There is a much bigger issue here. "RMS has been well and truly cancelled since even FSF does not announce his speaking events any more," an associate says. "Microsoft has succeeded in making FSF irrelevant (sadly) and (worse) getting the FSF to actively participate in its own decline."

Smart phone in hands

The FSF's blog barely publishes anything this year. Not even once a week (on average). There are many issues worth covering every day. They have many experts - vastly more than we have.

One thing I can comment on (and did comment on in the past) is how BT is forcing everyone to abandon landlines and move to digital VOIP phones. It does not matter if it runs BSD or Linux or Hurd or whatever if they can remotely turn those things into speaker mode always-on listening devices (usually 2 in each home, cordless too). Even though the router has no visible speaker or camera (not yet anyway) the ISP supplies equipment that has sensitive microphones (for speaker mode) and it is "free". As the CyberShow's Andy has pointed out, maybe partly inspired by Techrights, these phones are not good in a case of emergency as they depend on you having both Internet and power.

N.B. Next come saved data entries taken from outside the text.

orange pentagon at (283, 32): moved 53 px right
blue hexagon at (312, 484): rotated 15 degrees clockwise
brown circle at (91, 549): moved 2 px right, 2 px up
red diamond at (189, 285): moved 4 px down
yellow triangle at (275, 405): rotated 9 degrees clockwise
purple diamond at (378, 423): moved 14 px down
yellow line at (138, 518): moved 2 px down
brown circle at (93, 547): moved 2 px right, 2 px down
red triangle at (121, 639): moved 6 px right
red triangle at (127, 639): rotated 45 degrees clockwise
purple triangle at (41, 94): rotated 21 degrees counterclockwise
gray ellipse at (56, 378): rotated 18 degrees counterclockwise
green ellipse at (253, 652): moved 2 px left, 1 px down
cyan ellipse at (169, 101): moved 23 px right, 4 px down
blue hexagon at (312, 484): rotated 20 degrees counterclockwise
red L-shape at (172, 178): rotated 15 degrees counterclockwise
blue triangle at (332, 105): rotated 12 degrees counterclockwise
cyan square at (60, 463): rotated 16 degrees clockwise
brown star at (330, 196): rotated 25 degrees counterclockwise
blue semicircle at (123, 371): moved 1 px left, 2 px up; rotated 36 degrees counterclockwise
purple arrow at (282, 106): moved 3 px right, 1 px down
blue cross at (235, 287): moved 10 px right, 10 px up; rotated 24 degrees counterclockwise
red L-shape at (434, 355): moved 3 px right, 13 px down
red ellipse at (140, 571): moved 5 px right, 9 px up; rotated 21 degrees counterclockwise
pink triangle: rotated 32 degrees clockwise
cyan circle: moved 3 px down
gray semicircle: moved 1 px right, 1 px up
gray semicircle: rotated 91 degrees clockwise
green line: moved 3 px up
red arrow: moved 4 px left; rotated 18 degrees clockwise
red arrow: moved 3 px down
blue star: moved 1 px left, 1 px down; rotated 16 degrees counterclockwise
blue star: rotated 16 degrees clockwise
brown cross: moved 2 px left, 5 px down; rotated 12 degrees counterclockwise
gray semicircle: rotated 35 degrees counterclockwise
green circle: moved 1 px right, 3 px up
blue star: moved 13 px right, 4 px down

As a reminder, the copper lines used to be enough 'juice' to power the "real" phones. And now? Sometimes the calls drop due to Internet disruptions and power going out (the battery in the phone you hold does not matter; the router needs energy too). Then what? How to phone the energy supplier??? Catch-22. You must have energy supply to phone the energy supplier.

Speaking to a friend, I now realise that in some places landlines aren't even a possibility anymore. "They already forced abandonment of the landline some years ago," a friend told me. "Lightning took ours out and they refused to even consider repairing it."

For the time being, on the upside (ending on a more positive note), avoiding spymeters is feasible, but only if you're willing to tolerate literally hundreds of nags in a decade (they phone you, they send you post about it, they E-mail you all the time). Thankfully here, with our energy supplier, more than a third of customers turned down spymeters after 10 years of constant nagging. Years ago they said there was a government "deadline" for moving to spymeters, but of course that was a lie (it didn't happen), as I insisted when they preached on the phone like there was a sense of urgency. Now a lot of these spymeters are becoming a national emergency because they're failing and because they can be remotely taken over by hostile nations.

Appliances that are "modern" or newer aren't always better. They ought to be judged based on criteria that include security, privacy, reliability, repairability etc. Not a list of so-called 'features'.

If enough people understand this and can explain this, more people will turn down spying devices disguised as a gateway to easier lifestyles. We need to create demand for devices that respect users, irrespective of how many features they offer. Resistance is still possible. If it does not prevent, at least it can delay.